Recent advances in computing, communications, sensing, and materials science are enabling the design of a new generation of large scale civil engineering systems. Signature applications that are new to Civil Engineering due to these advances include:

  • The next generation power grid that will link time-sensitive demand from home appliances, electric power cars, renewable energy sources, and other features for efficiency gains
  • The Pearl River Tower Complex will be the most energy efficient skyscraper ever built (scheduled for completion in 2010)
  • A Next Generation air traffic control and management system that incorporates advanced new vehicles, modernized avionics, and increasing levels of autonomy
  • Modernization of waterways such as the Panama Canal and Bosporus Straights,
  • Global natural gas and other energy supply chains (e.g., oil, coal) which involve a combination of engineering challenges as well as market, national, or regional goals
  • Sustainable development for high-density urban areas.

These systems will be required to support new functionality such as new types of interaction between infrastructure and people, have levels of performance that were previously unobtainable (e.g., in energy usage), and be economically efficient. In many cases, enhanced functionality and performance will be achieved through an improved ability to anticipate demand, monitor the surrounding (natural) environment, control system responses, and look ahead and anticipate events. Sometimes automation will replace some operations currently handled by humans. Future CEE systems will be far more heterogeneous than their predecessors and may be connected to other types of systems in completely new ways. This makes the task of system design, analysis and integration of multi-disciplinary concerns (e.g., reliability, efficiency, and system tradeoffs) much more difficult than in the past.

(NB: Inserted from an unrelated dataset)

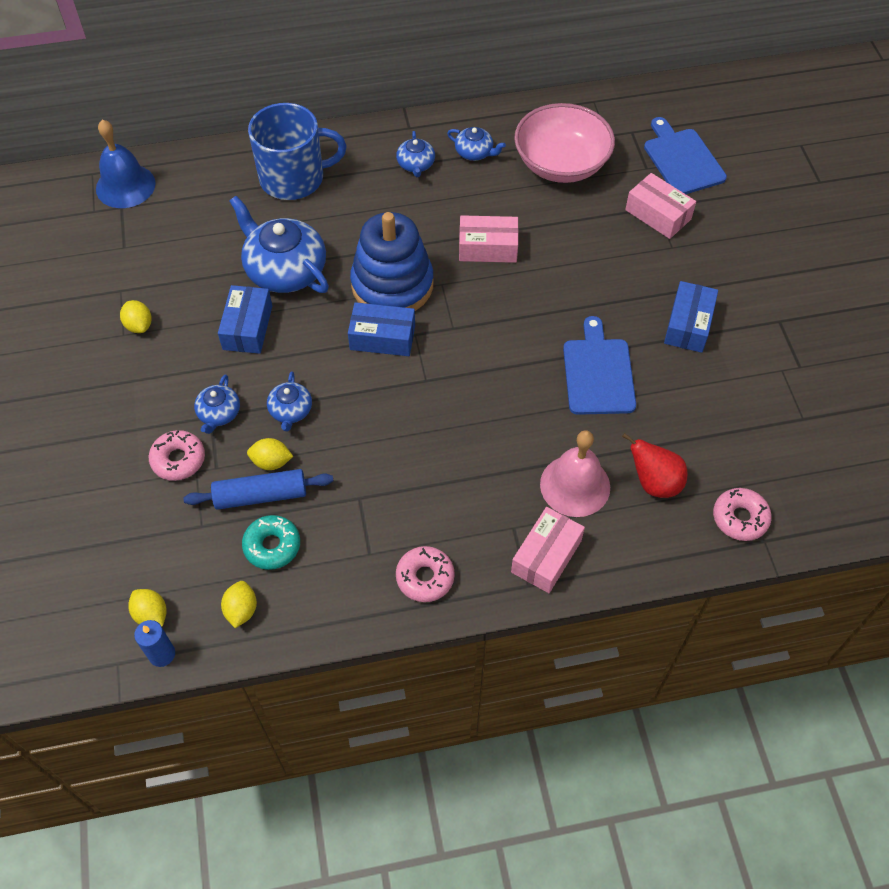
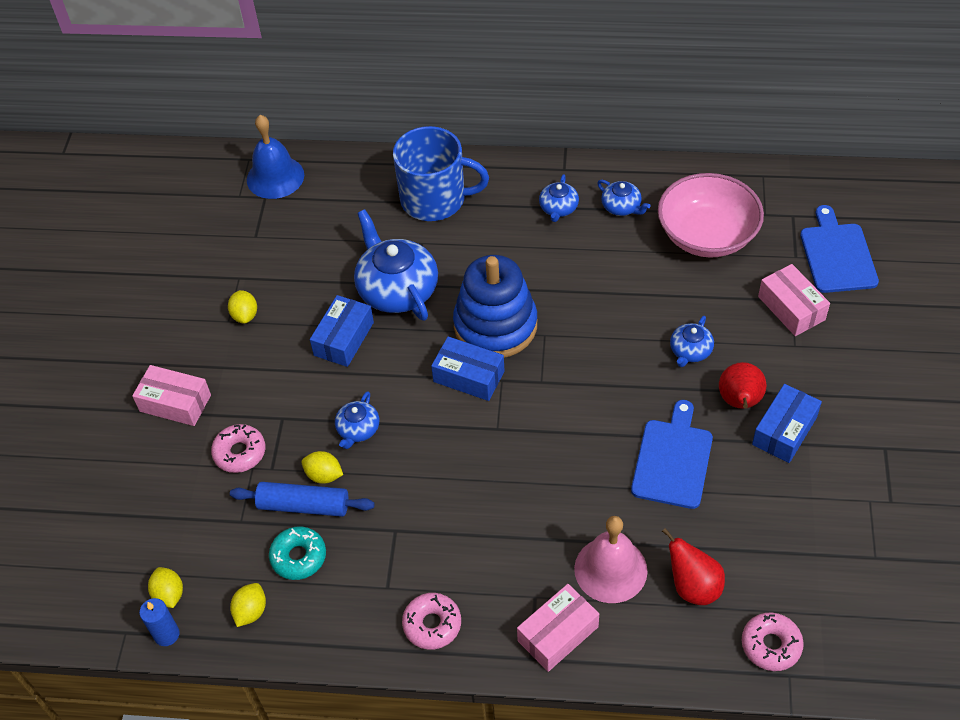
camera: 20 degrees right, 5 degrees down
blue teapot [194,375,240,434] -> blue teapot moved to [670,316,714,367]
pink box [459,215,519,263] -> pink box moved to [132,365,211,426]
none -> red pear [719,362,766,409]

Additionally, there is strong linkage between civil infrastructure systems and public policy or societal goals. Consider challenges in energy management and transportation or energy networks. If we want to reduce carbon emissions in the power and other sectors, how much do we need to change our current power grid in light of:

  • Increased renewable generation (e.g., wind) and transmission expansion to connect the supply in less populated areas to where the load is in more populated regions
  • The strong interaction between vehicle usage and carbon emissions (e.g., the role of electric cars on the current power grid)
  • Using natural gas or other less carbon intense fossil fuels for the nation’s fleet of vehicles

Objectives of the Civil Systems Program

The goal of the University of Maryland Civil Systems program is to provide M.S and Ph.D. level education in interdisciplinary engineering systems typically found in civil infrastructure settings. The related research will concentrate on how to optimize system efficiency, reliability, cost, and other factors.